Work instructions: Exclude the pictures, then repeat the remaining data exactly.

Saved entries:
━━━━

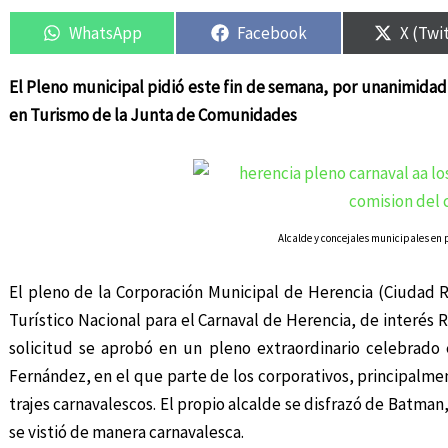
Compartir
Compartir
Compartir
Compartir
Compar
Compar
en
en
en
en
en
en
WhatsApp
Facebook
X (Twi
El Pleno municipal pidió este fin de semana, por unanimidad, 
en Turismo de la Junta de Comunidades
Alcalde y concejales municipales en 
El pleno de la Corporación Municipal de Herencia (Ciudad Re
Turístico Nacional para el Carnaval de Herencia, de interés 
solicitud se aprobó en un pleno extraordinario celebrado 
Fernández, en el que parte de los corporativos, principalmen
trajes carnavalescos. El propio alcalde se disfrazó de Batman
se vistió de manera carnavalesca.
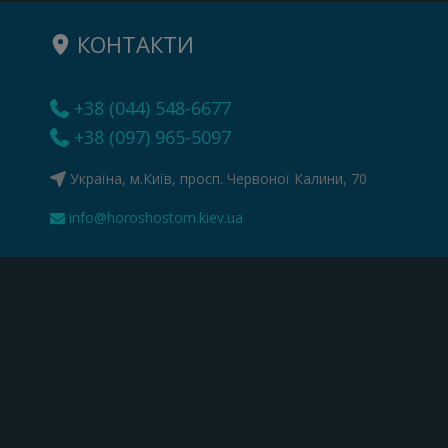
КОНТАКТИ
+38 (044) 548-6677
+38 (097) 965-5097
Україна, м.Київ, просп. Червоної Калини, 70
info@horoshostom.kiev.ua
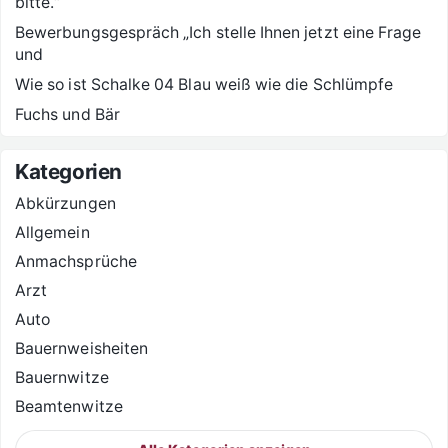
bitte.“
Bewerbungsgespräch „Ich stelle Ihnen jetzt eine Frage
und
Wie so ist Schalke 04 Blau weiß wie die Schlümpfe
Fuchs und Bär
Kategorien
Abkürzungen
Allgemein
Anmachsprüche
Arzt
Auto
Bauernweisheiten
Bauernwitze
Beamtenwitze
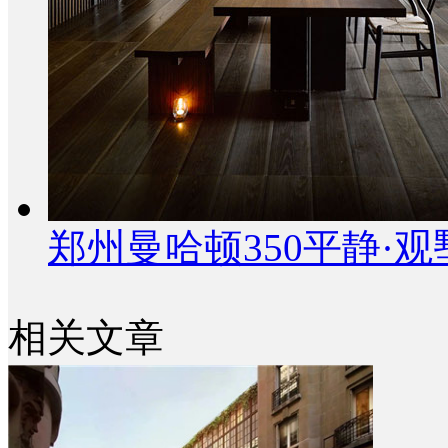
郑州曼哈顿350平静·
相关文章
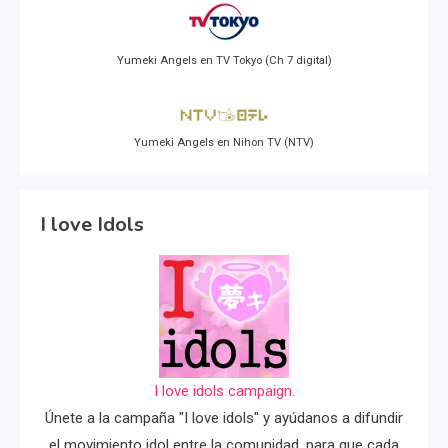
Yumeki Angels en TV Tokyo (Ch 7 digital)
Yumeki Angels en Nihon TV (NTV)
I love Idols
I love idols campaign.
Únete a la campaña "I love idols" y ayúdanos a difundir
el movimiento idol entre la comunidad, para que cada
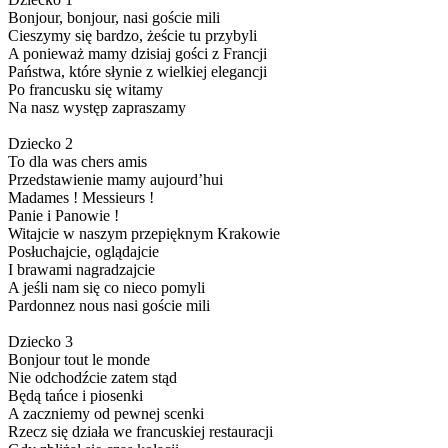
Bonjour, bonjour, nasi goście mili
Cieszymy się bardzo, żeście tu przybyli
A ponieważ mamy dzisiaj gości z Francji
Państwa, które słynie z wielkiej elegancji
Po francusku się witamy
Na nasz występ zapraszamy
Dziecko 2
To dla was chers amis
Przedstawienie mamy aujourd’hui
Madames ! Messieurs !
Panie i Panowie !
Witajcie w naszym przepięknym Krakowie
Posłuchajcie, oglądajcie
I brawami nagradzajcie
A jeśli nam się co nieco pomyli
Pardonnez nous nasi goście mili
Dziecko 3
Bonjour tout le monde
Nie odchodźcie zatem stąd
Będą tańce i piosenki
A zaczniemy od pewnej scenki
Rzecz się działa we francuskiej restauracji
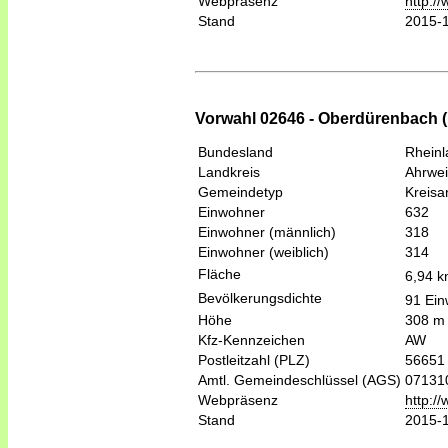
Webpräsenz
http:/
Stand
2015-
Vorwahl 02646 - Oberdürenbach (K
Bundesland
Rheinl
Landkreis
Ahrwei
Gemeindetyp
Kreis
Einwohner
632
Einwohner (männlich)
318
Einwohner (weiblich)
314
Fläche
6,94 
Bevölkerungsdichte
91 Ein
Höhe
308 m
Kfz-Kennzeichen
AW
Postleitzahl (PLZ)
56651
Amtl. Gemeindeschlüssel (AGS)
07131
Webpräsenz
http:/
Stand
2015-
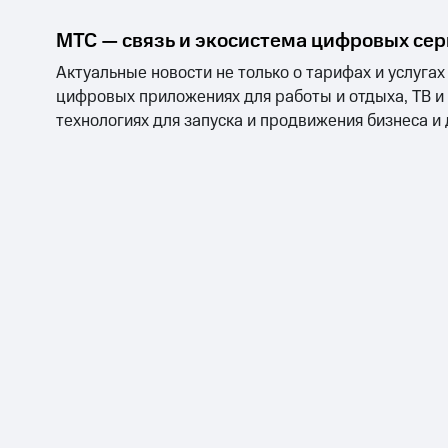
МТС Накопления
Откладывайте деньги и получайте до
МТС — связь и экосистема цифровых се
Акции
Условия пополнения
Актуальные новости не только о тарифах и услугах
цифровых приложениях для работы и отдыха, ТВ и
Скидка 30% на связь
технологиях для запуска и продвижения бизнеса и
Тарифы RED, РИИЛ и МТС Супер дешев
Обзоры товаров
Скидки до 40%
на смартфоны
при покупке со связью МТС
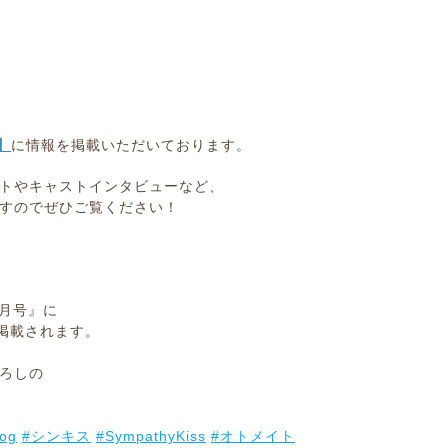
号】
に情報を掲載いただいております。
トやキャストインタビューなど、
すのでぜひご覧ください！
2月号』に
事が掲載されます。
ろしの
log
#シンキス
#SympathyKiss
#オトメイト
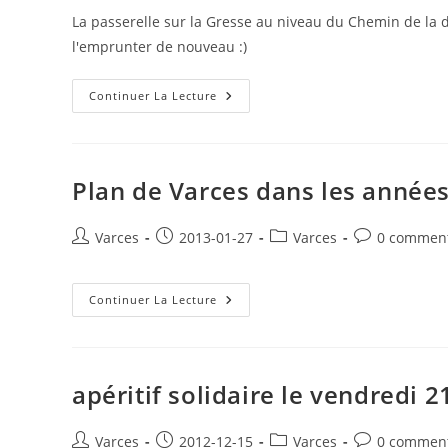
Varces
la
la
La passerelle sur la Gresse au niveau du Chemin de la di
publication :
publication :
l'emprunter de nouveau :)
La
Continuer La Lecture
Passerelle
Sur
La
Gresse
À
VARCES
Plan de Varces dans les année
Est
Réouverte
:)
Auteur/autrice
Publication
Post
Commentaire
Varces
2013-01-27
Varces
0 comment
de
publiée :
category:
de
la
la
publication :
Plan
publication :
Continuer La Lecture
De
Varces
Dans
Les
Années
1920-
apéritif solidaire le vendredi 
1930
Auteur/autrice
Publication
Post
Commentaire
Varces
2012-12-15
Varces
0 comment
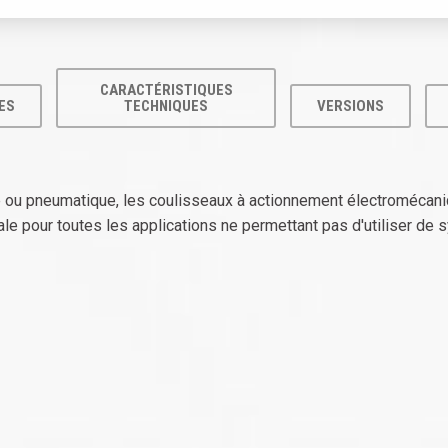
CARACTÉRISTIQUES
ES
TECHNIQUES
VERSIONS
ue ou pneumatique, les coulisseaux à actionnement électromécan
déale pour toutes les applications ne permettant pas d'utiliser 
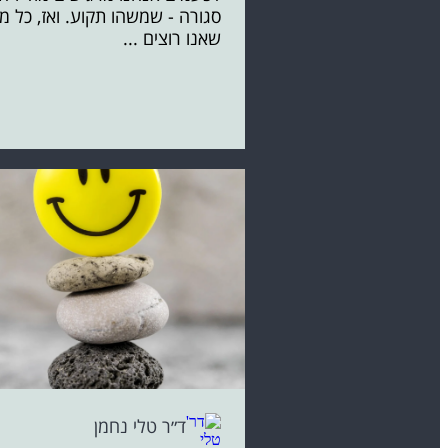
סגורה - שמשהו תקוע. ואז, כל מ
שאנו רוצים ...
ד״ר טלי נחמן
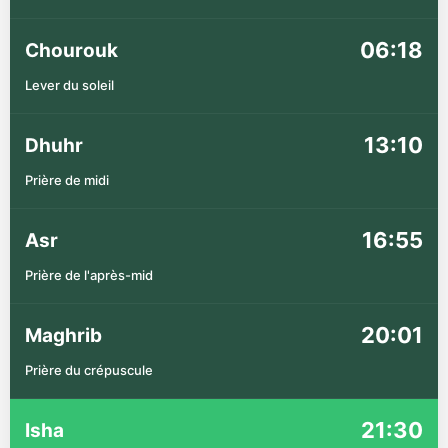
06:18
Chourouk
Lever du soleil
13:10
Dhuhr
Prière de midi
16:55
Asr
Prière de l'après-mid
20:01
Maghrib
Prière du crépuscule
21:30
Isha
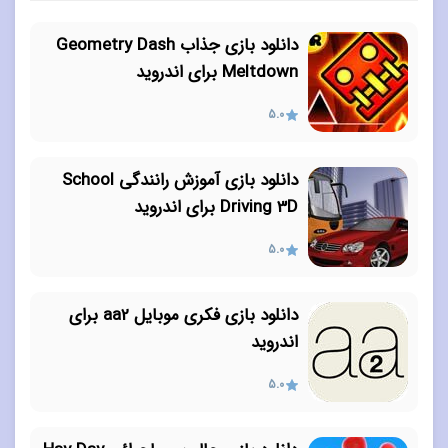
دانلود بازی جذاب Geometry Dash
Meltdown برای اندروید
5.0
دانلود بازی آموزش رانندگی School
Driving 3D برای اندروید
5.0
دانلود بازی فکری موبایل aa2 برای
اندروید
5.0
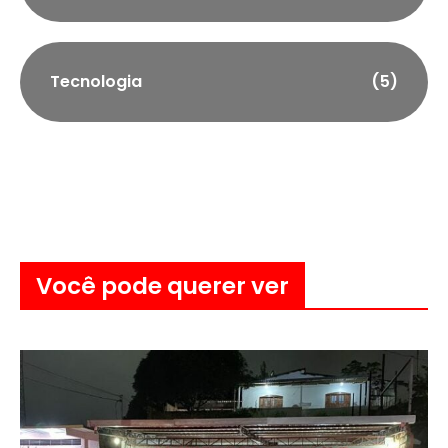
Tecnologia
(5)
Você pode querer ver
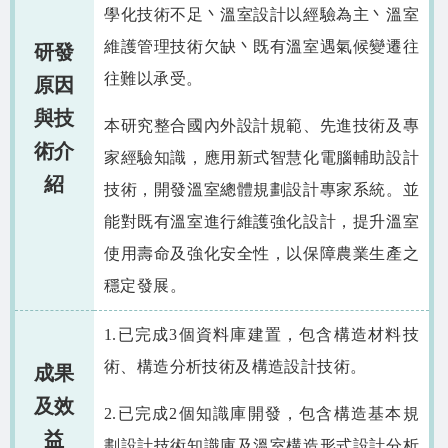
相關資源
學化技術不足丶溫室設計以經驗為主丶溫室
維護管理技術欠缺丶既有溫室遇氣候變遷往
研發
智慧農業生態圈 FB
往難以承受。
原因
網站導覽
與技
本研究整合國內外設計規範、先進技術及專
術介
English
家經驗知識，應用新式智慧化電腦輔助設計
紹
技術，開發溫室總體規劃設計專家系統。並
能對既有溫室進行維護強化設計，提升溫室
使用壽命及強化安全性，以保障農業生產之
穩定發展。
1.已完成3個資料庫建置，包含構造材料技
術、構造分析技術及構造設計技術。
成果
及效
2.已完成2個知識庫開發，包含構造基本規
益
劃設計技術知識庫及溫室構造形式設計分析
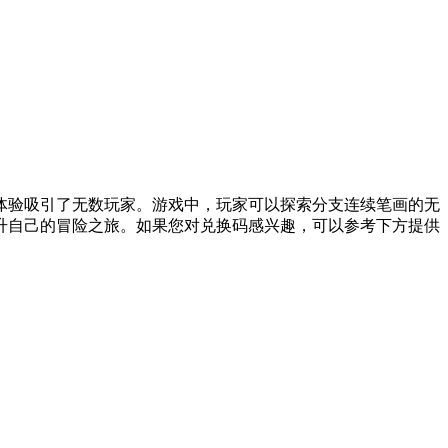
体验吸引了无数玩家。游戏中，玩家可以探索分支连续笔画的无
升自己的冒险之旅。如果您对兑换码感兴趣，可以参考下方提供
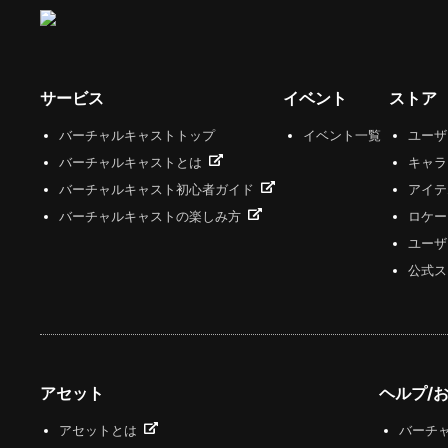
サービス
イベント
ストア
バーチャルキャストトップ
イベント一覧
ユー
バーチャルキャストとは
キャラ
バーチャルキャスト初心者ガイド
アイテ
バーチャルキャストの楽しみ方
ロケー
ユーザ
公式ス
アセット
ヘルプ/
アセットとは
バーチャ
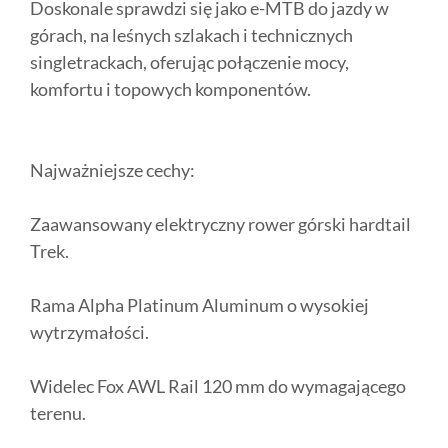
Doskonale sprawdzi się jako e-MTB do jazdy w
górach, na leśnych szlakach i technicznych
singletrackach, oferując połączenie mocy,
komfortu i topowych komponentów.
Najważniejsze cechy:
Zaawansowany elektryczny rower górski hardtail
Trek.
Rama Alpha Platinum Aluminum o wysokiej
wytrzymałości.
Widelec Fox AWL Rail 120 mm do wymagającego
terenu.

━━━━

Exercise output:
Compartir
Compartir
Compartir
Compartir
Compar
Compar
en
en
en
en
en
en
WhatsApp
Facebook
X (Twi
El Pleno municipal pidió este fin de semana, por unanimidad, 
en Turismo de la Junta de Comunidades
Alcalde y concejales municipales en 
El pleno de la Corporación Municipal de Herencia (Ciudad Re
Turístico Nacional para el Carnaval de Herencia, de interés 
solicitud se aprobó en un pleno extraordinario celebrado 
Fernández, en el que parte de los corporativos, principalmen
trajes carnavalescos. El propio alcalde se disfrazó de Batman
se vistió de manera carnavalesca.
КОНТАКТИ
+38 (044) 548-6677
+38 (097) 965-5097
Україна, м.Київ, просп. Червоної Калини, 70
info@horoshostom.kiev.ua
bitte.“
Bewerbungsgespräch „Ich stelle Ihnen jetzt eine Frage
und
Wie so ist Schalke 04 Blau weiß wie die Schlümpfe
Fuchs und Bär
Kategorien
Abkürzungen
Allgemein
Anmachsprüche
Arzt
Auto
Bauernweisheiten
Bauernwitze
Beamtenwitze
郑州曼哈顿350平静·
相关文章
Yumeki Angels en TV Tokyo (Ch 7 digital)
Yumeki Angels en Nihon TV (NTV)
I love Idols
I love idols campaign.
Únete a la campaña "I love idols" y ayúdanos a difundir
el movimiento idol entre la comunidad, para que cada
Bonjour, bonjour, nasi goście mili
Cieszymy się bardzo, żeście tu przybyli
A ponieważ mamy dzisiaj gości z Francji
Państwa, które słynie z wielkiej elegancji
Po francusku się witamy
Na nasz występ zapraszamy
Dziecko 2
To dla was chers amis
Przedstawienie mamy aujourd’hui
Madames ! Messieurs !
Panie i Panowie !
Witajcie w naszym przepięknym Krakowie
Posłuchajcie, oglądajcie
I brawami nagradzajcie
A jeśli nam się co nieco pomyli
Pardonnez nous nasi goście mili
Dziecko 3
Bonjour tout le monde
Nie odchodźcie zatem stąd
Będą tańce i piosenki
A zaczniemy od pewnej scenki
Rzecz się działa we francuskiej restauracji
Webpräsenz
http:/
Stand
2015-
Vorwahl 02646 - Oberdürenbach (K
Bundesland
Rheinl
Landkreis
Ahrwei
Gemeindetyp
Kreis
Einwohner
632
Einwohner (männlich)
318
Einwohner (weiblich)
314
Fläche
6,94 
Bevölkerungsdichte
91 Ein
Höhe
308 m
Kfz-Kennzeichen
AW
Postleitzahl (PLZ)
56651
Amtl. Gemeindeschlüssel (AGS)
07131
Webpräsenz
http:/
Stand
2015-
МТС Накопления
Откладывайте деньги и получайте до
МТС — связь и экосистема цифровых се
Акции
Условия пополнения
Актуальные новости не только о тарифах и услугах
цифровых приложениях для работы и отдыха, ТВ и
Скидка 30% на связь
технологиях для запуска и продвижения бизнеса и
Тарифы RED, РИИЛ и МТС Супер дешев
Обзоры товаров
Скидки до 40%
на смартфоны
при покупке со связью МТС
号】
に情報を掲載いただいております。
トやキャストインタビューなど、
すのでぜひご覧ください！
2月号』に
事が掲載されます。
ろしの
log
#シンキス
#SympathyKiss
#オトメイト
Varces
la
la
La passerelle sur la Gresse au niveau du Chemin de la di
publication :
publication :
l'emprunter de nouveau :)
La
Continuer La Lecture
Passerelle
Sur
La
Gresse
À
VARCES
Plan de Varces dans les année
Est
Réouverte
:)
Auteur/autrice
Publication
Post
Commentaire
Varces
2013-01-27
Varces
0 comment
de
publiée :
category:
de
la
la
publication :
Plan
publication :
Continuer La Lecture
De
Varces
Dans
Les
Années
1920-
apéritif solidaire le vendredi 
1930
Auteur/autrice
Publication
Post
Commentaire
Varces
2012-12-15
Varces
0 comment
CARACTÉRISTIQUES
ES
TECHNIQUES
VERSIONS
ue ou pneumatique, les coulisseaux à actionnement électromécan
déale pour toutes les applications ne permettant pas d'utiliser 
סגורה - שמשהו תקוע. ואז, כל מ
שאנו רוצים ...
ד״ר טלי נחמן
06:18
Chourouk
Lever du soleil
13:10
Dhuhr
Prière de midi
16:55
Asr
Prière de l'après-mid
20:01
Maghrib
Prière du crépuscule
21:30
Isha
دانلود بازی جذاب Geometry Dash
Meltdown برای اندروید
5.0
دانلود بازی آموزش رانندگی School
Driving 3D برای اندروید
5.0
دانلود بازی فکری موبایل aa2 برای
اندروید
5.0
Tecnologia
(5)
Você pode querer ver
相關資源
學化技術不足丶溫室設計以經驗為主丶溫室
維護管理技術欠缺丶既有溫室遇氣候變遷往
研發
智慧農業生態圈 FB
往難以承受。
原因
網站導覽
與技
本研究整合國內外設計規範、先進技術及專
術介
English
家經驗知識，應用新式智慧化電腦輔助設計
紹
技術，開發溫室總體規劃設計專家系統。並
能對既有溫室進行維護強化設計，提升溫室
使用壽命及強化安全性，以保障農業生產之
穩定發展。
1.已完成3個資料庫建置，包含構造材料技
術、構造分析技術及構造設計技術。
成果
及效
2.已完成2個知識庫開發，包含構造基本規
益
劃設計技術知識庫及溫室構造形式設計分析
体验吸引了无数玩家。游戏中，玩家可以探索分支连续笔画的无
升自己的冒险之旅。如果您对兑换码感兴趣，可以参考下方提供
サービス
イベント
ストア
バーチャルキャストトップ
イベント一覧
ユー
バーチャルキャストとは
キャラ
バーチャルキャスト初心者ガイド
アイテ
バーチャルキャストの楽しみ方
ロケー
ユーザ
公式ス
アセット
ヘルプ/
アセットとは
バーチャ
Doskonale sprawdzi się jako e-MTB do jazdy w
górach, na leśnych szlakach i technicznych
singletrackach, oferując połączenie mocy,
komfortu i topowych komponentów.
Najważniejsze cechy:
Zaawansowany elektryczny rower górski hardtail
Trek.
Rama Alpha Platinum Aluminum o wysokiej
wytrzymałości.
Widelec Fox AWL Rail 120 mm do wymagającego
terenu.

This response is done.